I’m not saying that it’s not a real phenomenon, but pretty much all the evidence I’ve seen is anecdotal or fairly weak.

While it’s true that a lot of older people are great programmers, I also think programming ability is only about 50% of what most people are looking for. The other 50% is about how well you work with others, and I have to say, when I read a lot of these anecdotes I can’t help but feel like some of people these people aren’t getting hired because they come off as stubborn assholes.



You're going to get anecdotes on HN because this is a discussion website.

Also, studies on this issue tend to not be well known without effort looking them up. The asshole factor is relevant but not as much as you would expect.

The actual perception that older workers haven't kept their edge is actually a common bias I've seen while gathering people for hiring. This bias is probably common amongst younger looking at older workers (eg 25 year old not hiring 35 year old) but also amongst older looking at less older. Eg a 50 year old won't hire a 40 year old because they wonder why the 40 year old even wants the position. Those two viewpoints seem to be recurring patterns at least in my experience.

You probably want hard data.
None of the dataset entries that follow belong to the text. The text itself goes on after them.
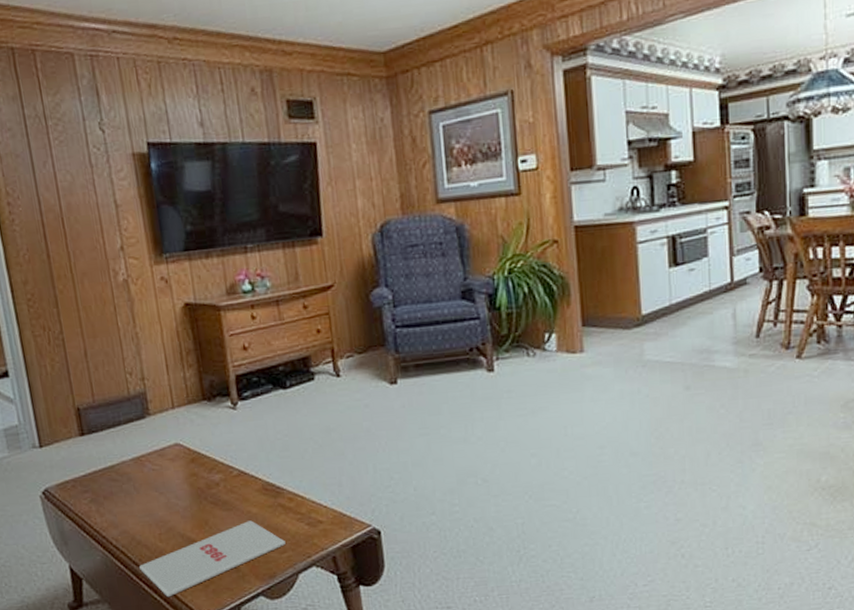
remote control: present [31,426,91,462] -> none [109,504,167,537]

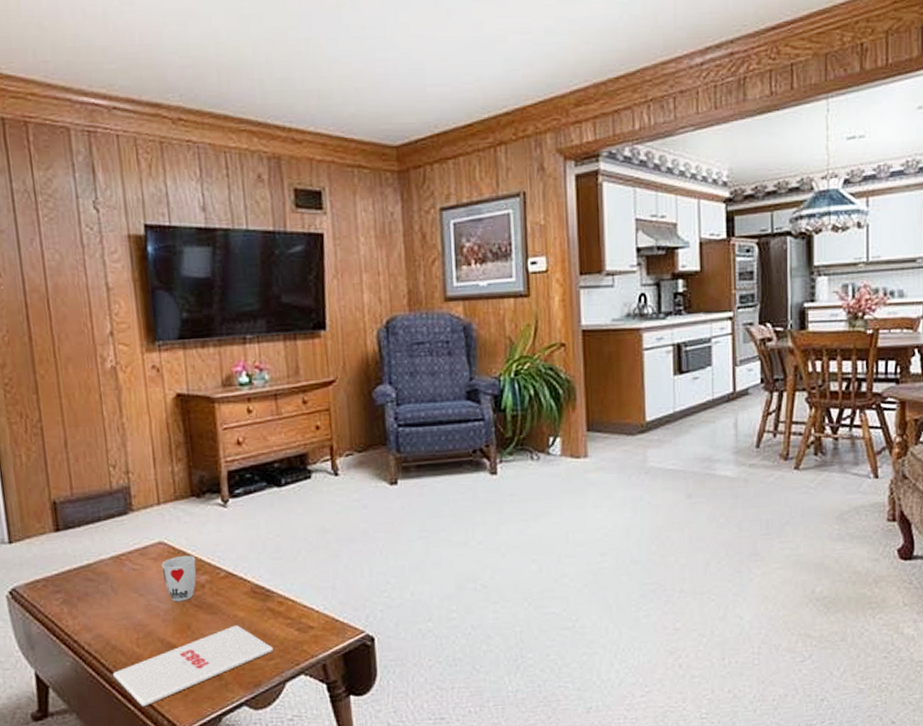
cup: none [178,456,211,500] -> present [161,555,197,602]

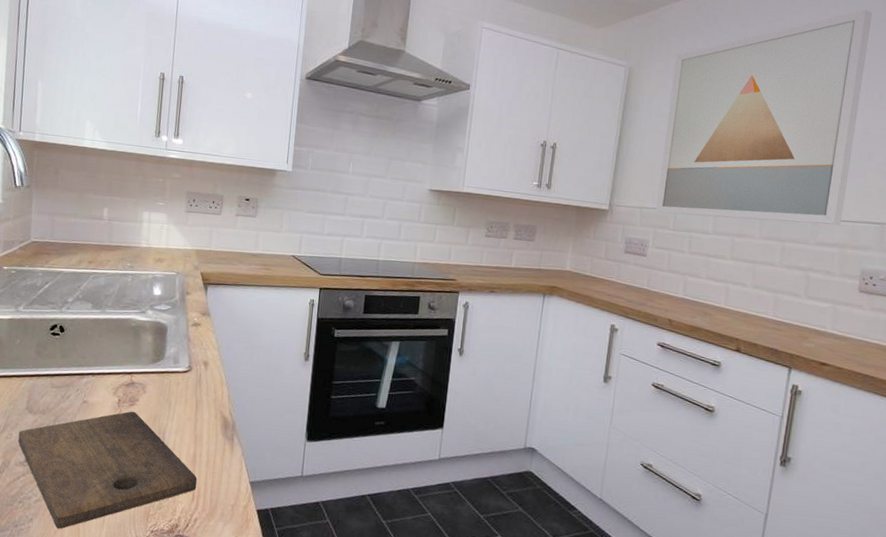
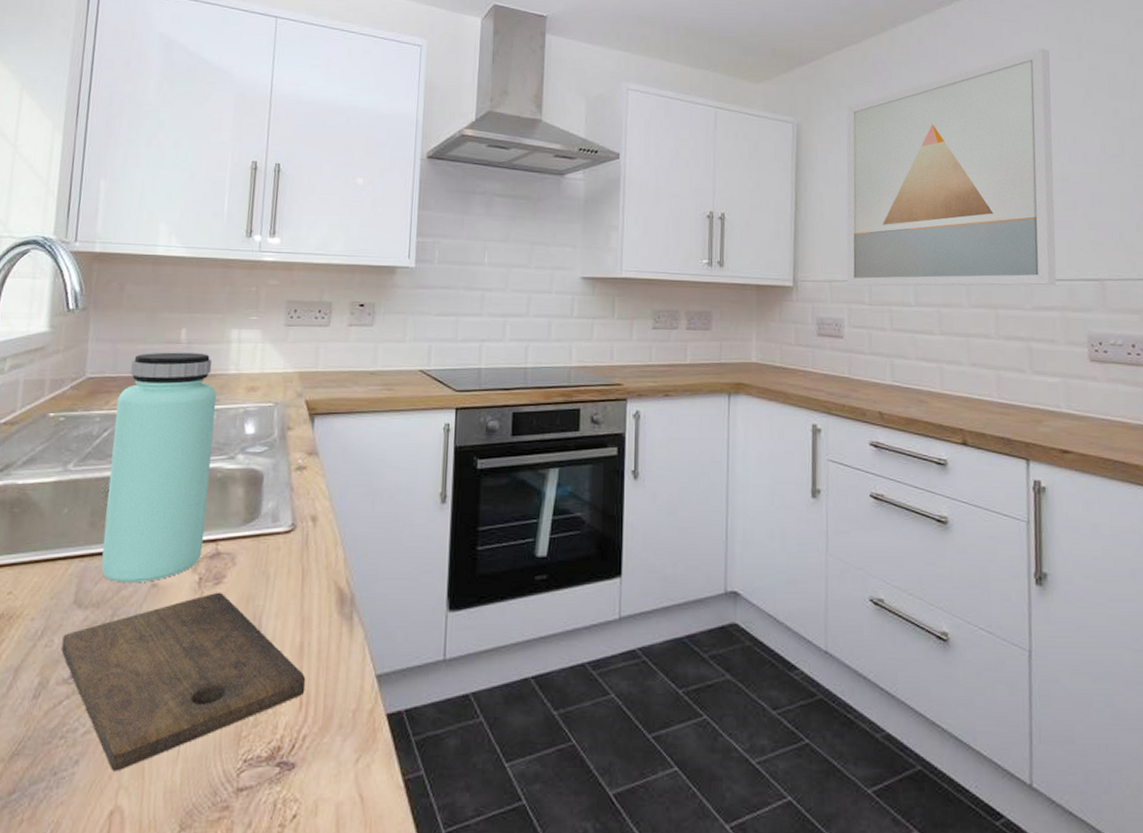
bottle: none [45,225,132,399] -> present [101,352,217,583]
I'm sure it is out here, Department of labor?


I'll go broad and say unemployment is below 4.0%, Fortune 500 have less age discrimination probably, and this particular comment section on Hacker News seems to be a lot of Bay Area/ San Fransisco perspective.
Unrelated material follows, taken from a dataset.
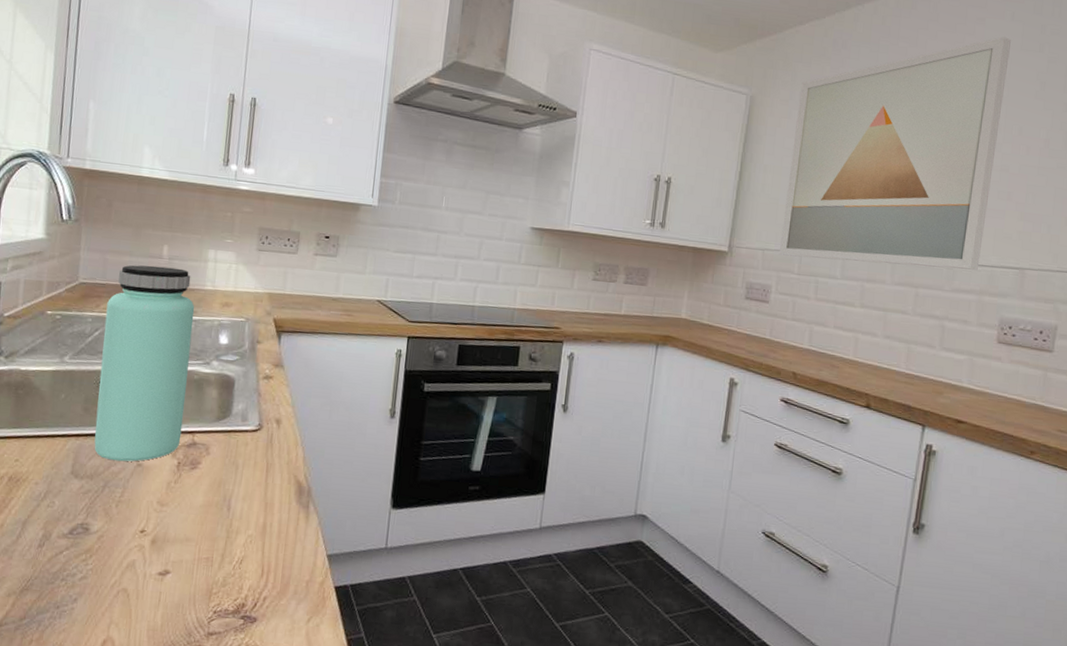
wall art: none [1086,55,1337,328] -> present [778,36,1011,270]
And the article isn't even about Software Devs.


Attitude is the core of the problem. Another comment mentioned that if age discrimination happens, it happens primarily in VC culture areas like SV. I have a sneaking suspicion that high-tech workers don't really know what real unemployment looks like and are complaining about not getting to pick specifically where they want to work based on their tailor-made ideal environment that SV has spoonfed them about what a job should look like. Having the ability to even live in high profile areas and apply for high-tech jobs puts you several cuts above the rest of the non-tech working world and you will never truly be jobless. I would be grateful for that, personally.

EDIT: evidence of this in this thread said by others:

"Also, the SV is really the bastion of anti discrimination. Which is great. But they replaced it with something else, ageism."

"I have been unable to rejoin the supposedly "hot" SF Bay Area tech industry. I can get interviews if I whack 15 years off my web development career on my resume. I don't pass the in-person or video interview stage, because then the employer sees that I'm older than 35."


Everyone gets older, race is static.